Praktische Bedeutung und Beispiele

Die Beschwerdefrist ist eine Ausschlussfrist, die den Rechtsfrieden im Vergabeverfahren sicherstellt und eine schnelle Klärung von Rechtsstreitigkeiten ermöglicht. Für Unternehmen, die als Beschwerdeführer handeln (z. B. Bieter, die einen Vergabeschluss anfechten), ist die Einhaltung dieser Frist kritisch: Ein Bieter, der den Beschluss der Vergabekammer am 1. Juli erhält, muss die Beschwerde spätestens am 15. Juli (Tagesende) beim Oberlandesgericht einbringen. Bei mehreren Beschwerdeführern beginnt die Frist für jeden einzeln mit der an ihn erfolgten Zustellung, was die Koordinierung innerhalb eines Bieterkartells erfordert.

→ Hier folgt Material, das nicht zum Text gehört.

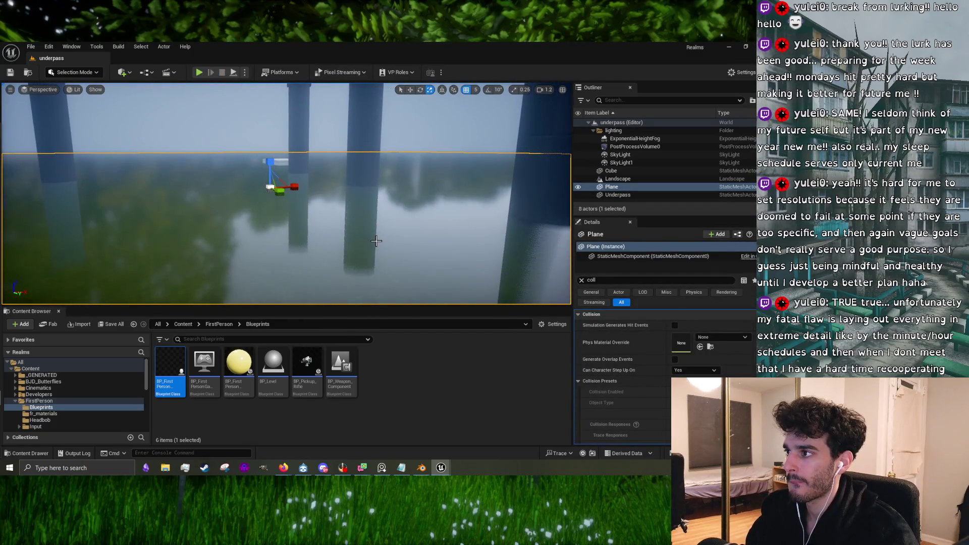
mouse_move(376, 241)
left_mouse_down()
mouse_move(404, 246)
mouse_move(409, 237)
mouse_move(399, 255)
mouse_move(372, 237)
left_mouse_up()
mouse_move(339, 204)
left_mouse_down()
mouse_move(296, 190)
mouse_move(271, 129)
left_mouse_up()
key("w")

Abgrenzung zu verwandten Begriffen

Die Beschwerdefrist im Vergaberecht (2 Wochen) unterscheidet sich deutlich von der allgemeinen Bescheidbeschwerde im österreichischen Verwaltungsrecht, die regelmäßig 4 Wochen dauert (§ 7 Abs. 4 VwGVG). Während die allgemeine Bescheidbeschwerde gegen Verwaltungsbescheide (z. B. Straferkenntnisse) gilt, ist die Beschwerdefrist im Vergaberecht spezifisch auf die sofortige Beschwerde gegen Vergabekammerbeschlüsse zugeschnitten. Zudem ist sie von der Maßnahmenbeschwerde (6 Wochen) und der Säumnisbeschwerde (nach 6 Monaten) zu trennen, die andere Verfahrenstypen betreffen. Nur im Vergabeverfahren ist die zweiwöchige Frist die allein relevante Ausschlussfrist für den Rechtsschutz.